Thomas Hibbs is currently Distinguished Professor of Ethics & Culture and Dean of the Honors College at Baylor University.
With degrees from the University of Dallas and the University of Notre Dame, Hibbs taught at Boston College (BC) for 13 years, where he was full professor and department chair in philosophy. At BC, he also served on the Steering Committee for BC's Initiative for the Future of the Church and on the Sub-Committee on Catholic Sexual Teaching. At Baylor, he has been involved in ecumenical discussions of the work of John Courtney Murray and John Paul II.
In addition to teaching a variety of interdisciplinary courses, Hibbs teaches in the fields of medieval philosophy, contemporary virtue ethics, and philosophy and popular culture. Hibbs' popular BC course on Nihilism in American Culture was featured in a Boston Globe article.

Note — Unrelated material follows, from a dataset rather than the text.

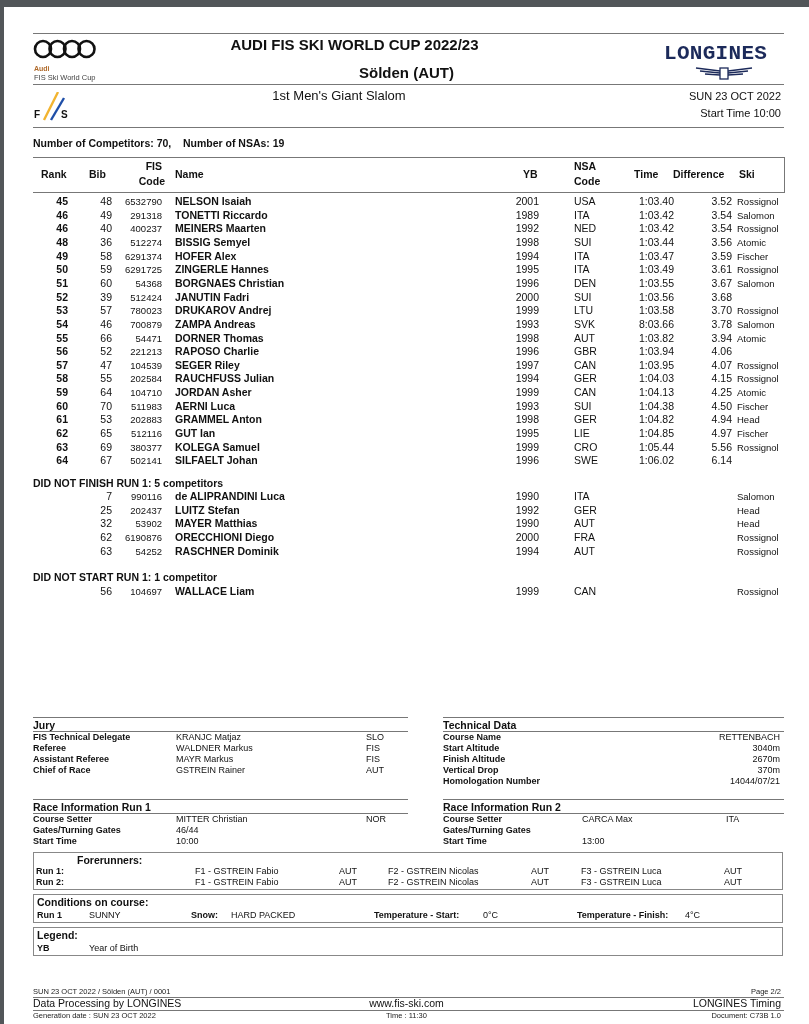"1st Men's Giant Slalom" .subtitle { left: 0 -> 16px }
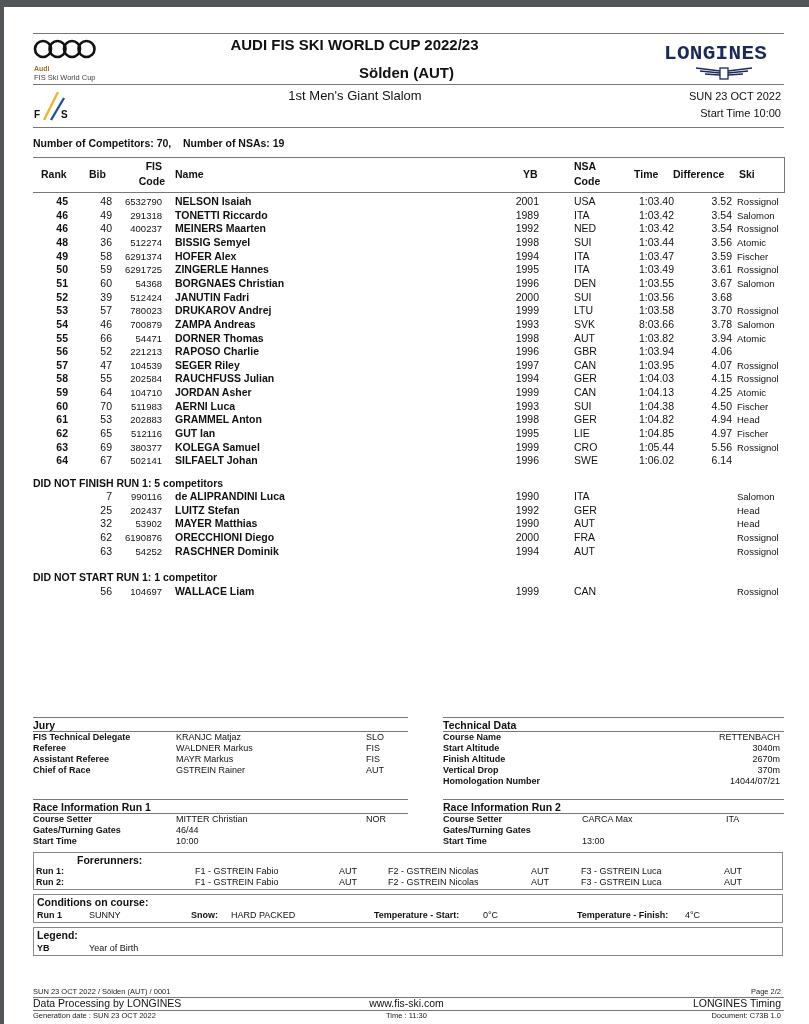"OFFICIAL RESULTS RUN 1" div.abs { html: none -> <div>OFFICIAL RESULTS RUN 1</div> }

Hibbs has written scholarly books on Aquinas, including Dialectic and Narrative in Aquinas: An Interpretation of the Summa Contra Gentiles, and a book on popular culture entitled Shows About Nothing. Hibbs has recently published scholarly articles on MacIntyre and Aquinas (Review of Politics), on Anselm (Anselm Studies), and on Pascal (International Philosophical Quarterly). He also has written on film, culture, books and higher education in Books and Culture, Christianity Today, First Things, New Atlantis, The Dallas Morning News, The National Review, The Weekly Standard, and The Chronicle of Higher Education, for which his latest piece is a study of the ethical implications of the films of the Polish director Krzysztof Kieslowski.
Called upon regularly to comment on film and popular culture, Hibbs has made more than 100 appearances on radio, including nationally syndicated NPR shows such as "The Connection," "On the Media" and "All Things Considered," as well as local NPR stations in Boston, Massachusetts; Ann Arbor, Michigan; Dallas, Texas; and Rochester, New York.